*PROBLEM TO WORK ON*.
Search the material below for the word "pohodlí" and copy every line in which it occurs.

*PROVIDED MATERIAL*.
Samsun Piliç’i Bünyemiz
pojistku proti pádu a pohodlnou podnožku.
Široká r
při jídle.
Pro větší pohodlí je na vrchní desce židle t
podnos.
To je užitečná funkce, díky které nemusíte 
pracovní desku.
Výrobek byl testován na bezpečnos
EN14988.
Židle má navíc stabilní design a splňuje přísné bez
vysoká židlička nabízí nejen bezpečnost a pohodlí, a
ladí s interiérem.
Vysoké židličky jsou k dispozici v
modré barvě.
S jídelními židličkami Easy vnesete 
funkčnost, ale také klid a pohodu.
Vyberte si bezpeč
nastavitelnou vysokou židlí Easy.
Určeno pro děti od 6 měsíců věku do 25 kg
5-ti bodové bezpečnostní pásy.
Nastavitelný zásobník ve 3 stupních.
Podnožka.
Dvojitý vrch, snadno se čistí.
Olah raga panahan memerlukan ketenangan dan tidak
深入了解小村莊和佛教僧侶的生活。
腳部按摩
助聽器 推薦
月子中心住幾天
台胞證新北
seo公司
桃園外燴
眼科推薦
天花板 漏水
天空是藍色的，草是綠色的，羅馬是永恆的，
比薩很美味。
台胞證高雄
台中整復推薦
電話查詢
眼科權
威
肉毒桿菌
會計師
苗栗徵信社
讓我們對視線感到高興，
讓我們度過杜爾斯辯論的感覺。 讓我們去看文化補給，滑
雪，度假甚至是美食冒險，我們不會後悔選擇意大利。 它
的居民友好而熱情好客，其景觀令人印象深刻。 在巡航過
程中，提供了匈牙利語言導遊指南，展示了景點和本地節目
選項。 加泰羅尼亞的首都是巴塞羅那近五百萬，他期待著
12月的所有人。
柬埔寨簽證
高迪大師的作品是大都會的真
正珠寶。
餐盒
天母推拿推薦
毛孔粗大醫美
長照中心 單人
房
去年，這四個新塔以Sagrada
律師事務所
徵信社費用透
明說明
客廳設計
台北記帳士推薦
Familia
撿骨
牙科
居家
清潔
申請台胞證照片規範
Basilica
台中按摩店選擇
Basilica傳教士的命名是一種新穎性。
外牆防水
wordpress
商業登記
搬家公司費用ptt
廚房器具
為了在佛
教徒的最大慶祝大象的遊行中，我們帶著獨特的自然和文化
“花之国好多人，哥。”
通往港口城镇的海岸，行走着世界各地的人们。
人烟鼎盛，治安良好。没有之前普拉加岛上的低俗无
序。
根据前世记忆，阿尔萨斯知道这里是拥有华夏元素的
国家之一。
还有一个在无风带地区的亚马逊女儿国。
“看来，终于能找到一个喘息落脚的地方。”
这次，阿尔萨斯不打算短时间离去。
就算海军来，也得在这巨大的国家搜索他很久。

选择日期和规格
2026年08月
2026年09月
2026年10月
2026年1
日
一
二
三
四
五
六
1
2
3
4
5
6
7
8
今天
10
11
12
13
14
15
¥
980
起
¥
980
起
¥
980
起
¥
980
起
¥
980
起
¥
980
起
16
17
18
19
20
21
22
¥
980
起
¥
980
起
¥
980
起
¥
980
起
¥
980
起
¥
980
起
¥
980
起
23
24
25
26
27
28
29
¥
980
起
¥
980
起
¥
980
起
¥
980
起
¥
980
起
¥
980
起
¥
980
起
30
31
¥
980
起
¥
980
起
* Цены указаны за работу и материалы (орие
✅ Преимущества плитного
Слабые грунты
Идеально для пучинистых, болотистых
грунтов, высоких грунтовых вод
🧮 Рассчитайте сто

*THE COMPLETED TASK*.
Pro větší pohodlí je na vrchní desce židle t
vysoká židlička nabízí nejen bezpečnost a pohodlí, a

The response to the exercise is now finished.